We’ll do the Metropolis-Hasting sampling as follows:

  1. Choose an initial \(k\) (call it \(k_0\)), having already fixed \(\mu\).

  2. Given \(k_i\), sample a uniform random number \(x\) from 0 to 1 (so \(x \sim U(0,1)\)) and propose \(k' = k_i + 1\) if the \(x > 0.5\), otherwise propose \(k' = k_i - 1\).

  3. Compute the Metropolis ratio \(r = p(k'|\mu)\, /\, p(k_i|\mu)\) using the discrete Poisson distribution.

  4. Given another uniform random number \(y \sim U(0,1)\), \(k_{i+1} = k'\) if \(y \leq r\), else \(k_{i+1} = k_i\) (i.e., keep the same value for the next \(k\)).

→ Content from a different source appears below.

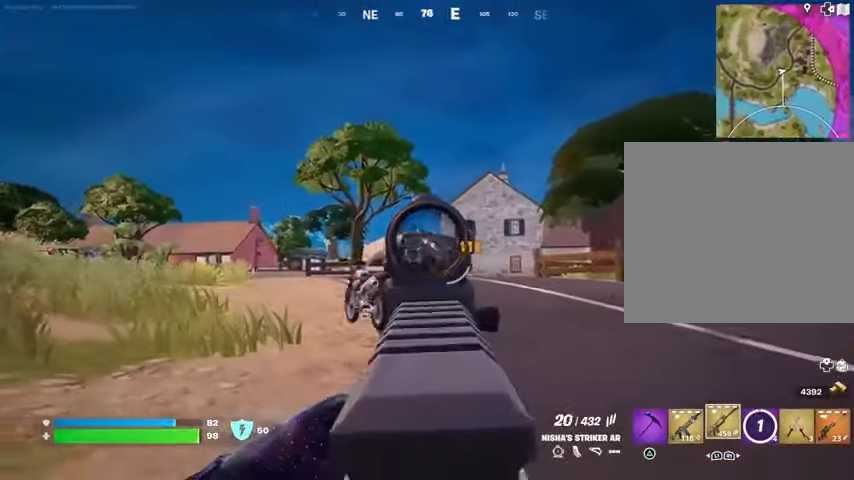
{"buttons": ["L2", "R2"], "left_stick": "up-left", "right_stick": "left", "events": [[200, "right_stick", "left"], [333, "right_stick", "down-left"], [433, "right_stick", "left"]]}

  5. Repeat 2.-4. until you think you have enough samples of \(k\).

  6. When graphing the posterior or calculating averages, skip the first values until the sampling has equilibrated (this is generally called the “burn-in” or “warm-up”).

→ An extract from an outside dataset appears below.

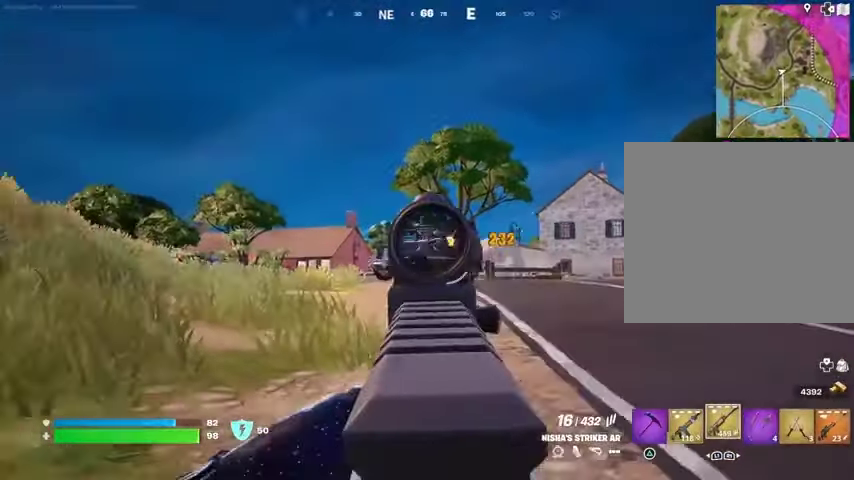
{"buttons": ["L2", "R2"], "left_stick": "up-left", "right_stick": "left", "events": [[133, "right_stick", "up-left"], [300, "right_stick", "left"]]}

In practice we’ll carry this out by generating all our uniform random numbers at the beginning using scipy.stats.uniform.rvs.

%matplotlib inline  

import numpy as np
from math import factorial

# We'll get our uniform distributions from stats, but there are other ways.
import scipy.stats as stats  

import matplotlib.pyplot as plt
import seaborn; seaborn.set() # for nicer plot formatting
def poisson(k, mu):
    """
    Returns a Poisson distribution value for k with mean mu
    """
    return mu**k * np.exp(-mu) / factorial(k) 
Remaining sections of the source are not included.